Assignment => Should a line in the entries below contain "interface", return that line.

Records for the task =>
•••••

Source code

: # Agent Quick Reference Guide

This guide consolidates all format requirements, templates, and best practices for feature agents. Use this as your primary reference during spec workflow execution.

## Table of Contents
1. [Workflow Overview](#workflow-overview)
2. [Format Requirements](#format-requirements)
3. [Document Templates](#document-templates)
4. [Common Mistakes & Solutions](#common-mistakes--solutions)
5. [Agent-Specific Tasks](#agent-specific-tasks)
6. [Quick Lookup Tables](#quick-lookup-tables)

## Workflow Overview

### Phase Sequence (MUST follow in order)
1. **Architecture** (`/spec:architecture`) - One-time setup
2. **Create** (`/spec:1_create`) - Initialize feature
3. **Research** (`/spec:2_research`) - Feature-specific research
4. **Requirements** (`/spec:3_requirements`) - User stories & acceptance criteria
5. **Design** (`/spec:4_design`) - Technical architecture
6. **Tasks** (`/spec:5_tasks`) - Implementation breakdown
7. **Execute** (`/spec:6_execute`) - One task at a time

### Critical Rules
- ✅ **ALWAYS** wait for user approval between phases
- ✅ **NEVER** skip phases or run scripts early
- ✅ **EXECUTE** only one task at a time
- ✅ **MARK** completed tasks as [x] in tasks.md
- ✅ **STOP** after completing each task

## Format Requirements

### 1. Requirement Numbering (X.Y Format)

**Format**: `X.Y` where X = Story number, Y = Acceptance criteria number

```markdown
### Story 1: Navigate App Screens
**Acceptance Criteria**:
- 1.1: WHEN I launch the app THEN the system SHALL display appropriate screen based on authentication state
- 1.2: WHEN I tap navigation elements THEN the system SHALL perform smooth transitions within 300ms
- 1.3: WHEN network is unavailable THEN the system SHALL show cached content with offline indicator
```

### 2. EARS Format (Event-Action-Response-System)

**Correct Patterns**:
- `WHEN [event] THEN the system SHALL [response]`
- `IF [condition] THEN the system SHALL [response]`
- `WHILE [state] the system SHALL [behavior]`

•••••

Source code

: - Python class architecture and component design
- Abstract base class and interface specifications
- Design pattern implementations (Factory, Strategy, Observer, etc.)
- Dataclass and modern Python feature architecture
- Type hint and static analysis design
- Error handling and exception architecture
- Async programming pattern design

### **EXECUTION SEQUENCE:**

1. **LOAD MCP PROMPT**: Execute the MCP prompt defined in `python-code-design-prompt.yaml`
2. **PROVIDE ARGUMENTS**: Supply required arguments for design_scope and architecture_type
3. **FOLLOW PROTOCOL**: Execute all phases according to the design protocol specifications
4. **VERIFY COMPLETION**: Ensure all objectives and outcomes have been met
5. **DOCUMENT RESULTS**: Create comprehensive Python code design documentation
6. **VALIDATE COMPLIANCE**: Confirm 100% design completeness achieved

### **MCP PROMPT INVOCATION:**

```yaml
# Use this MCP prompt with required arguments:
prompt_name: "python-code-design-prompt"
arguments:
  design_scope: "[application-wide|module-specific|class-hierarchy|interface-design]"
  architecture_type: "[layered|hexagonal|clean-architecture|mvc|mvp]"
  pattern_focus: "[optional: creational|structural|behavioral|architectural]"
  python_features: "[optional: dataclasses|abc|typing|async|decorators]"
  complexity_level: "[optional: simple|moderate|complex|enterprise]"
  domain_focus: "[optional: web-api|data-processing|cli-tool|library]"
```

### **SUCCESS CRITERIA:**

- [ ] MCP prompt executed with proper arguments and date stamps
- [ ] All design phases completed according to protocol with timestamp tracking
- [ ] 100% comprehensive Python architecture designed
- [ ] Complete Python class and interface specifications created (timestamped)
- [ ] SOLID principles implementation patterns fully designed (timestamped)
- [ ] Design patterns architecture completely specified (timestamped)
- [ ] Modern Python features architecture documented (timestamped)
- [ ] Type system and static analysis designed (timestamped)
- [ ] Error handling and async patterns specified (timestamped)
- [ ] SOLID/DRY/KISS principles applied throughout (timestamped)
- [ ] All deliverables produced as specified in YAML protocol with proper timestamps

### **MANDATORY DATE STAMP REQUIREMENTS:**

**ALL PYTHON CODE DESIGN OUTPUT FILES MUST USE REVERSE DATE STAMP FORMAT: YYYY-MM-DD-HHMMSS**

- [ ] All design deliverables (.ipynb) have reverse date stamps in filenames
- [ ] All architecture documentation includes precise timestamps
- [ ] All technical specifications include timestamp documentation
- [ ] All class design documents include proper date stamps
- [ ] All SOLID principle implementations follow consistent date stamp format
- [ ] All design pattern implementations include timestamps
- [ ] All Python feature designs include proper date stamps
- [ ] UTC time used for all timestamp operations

•••••

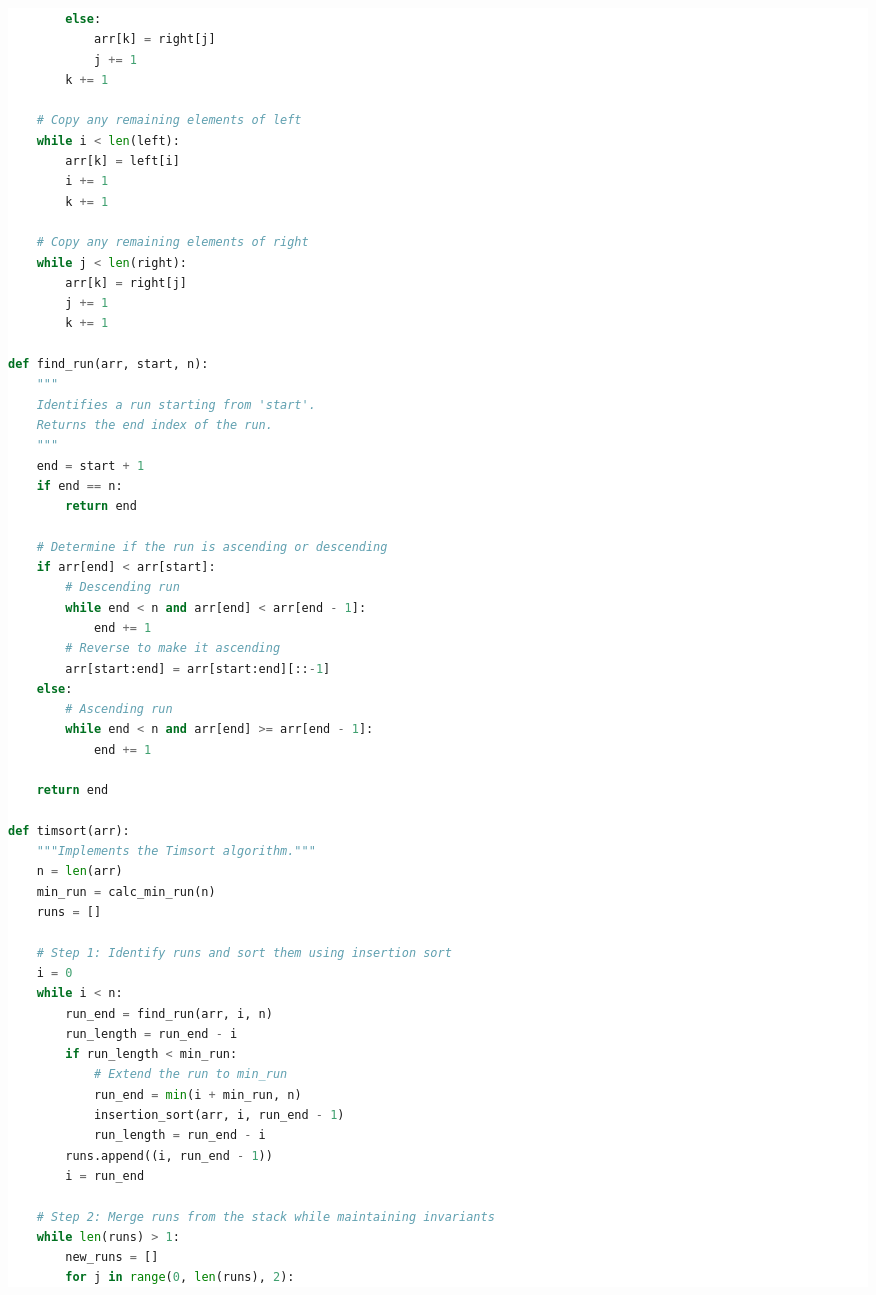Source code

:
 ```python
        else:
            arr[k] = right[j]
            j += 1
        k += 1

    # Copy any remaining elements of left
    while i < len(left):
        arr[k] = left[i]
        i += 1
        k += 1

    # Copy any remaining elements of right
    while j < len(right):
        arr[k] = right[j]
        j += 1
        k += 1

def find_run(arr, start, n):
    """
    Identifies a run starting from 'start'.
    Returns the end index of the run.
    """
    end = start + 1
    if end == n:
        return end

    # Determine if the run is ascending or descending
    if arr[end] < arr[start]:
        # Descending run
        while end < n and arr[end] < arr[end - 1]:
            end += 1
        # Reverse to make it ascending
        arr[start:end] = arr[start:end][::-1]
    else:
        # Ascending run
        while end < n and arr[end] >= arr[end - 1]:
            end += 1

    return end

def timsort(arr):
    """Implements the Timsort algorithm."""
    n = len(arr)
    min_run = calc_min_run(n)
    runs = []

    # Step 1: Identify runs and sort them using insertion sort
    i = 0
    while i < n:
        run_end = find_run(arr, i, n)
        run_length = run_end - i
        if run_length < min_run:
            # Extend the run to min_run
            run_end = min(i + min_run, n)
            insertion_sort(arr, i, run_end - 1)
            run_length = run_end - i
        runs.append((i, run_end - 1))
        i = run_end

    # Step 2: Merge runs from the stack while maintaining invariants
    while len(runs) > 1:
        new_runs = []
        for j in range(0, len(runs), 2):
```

•••••

Written solution =>
- Abstract base class and interface specifications
  design_scope: "[application-wide|module-specific|class-hierarchy|interface-design]"
- [ ] Complete Python class and interface specifications created (timestamped)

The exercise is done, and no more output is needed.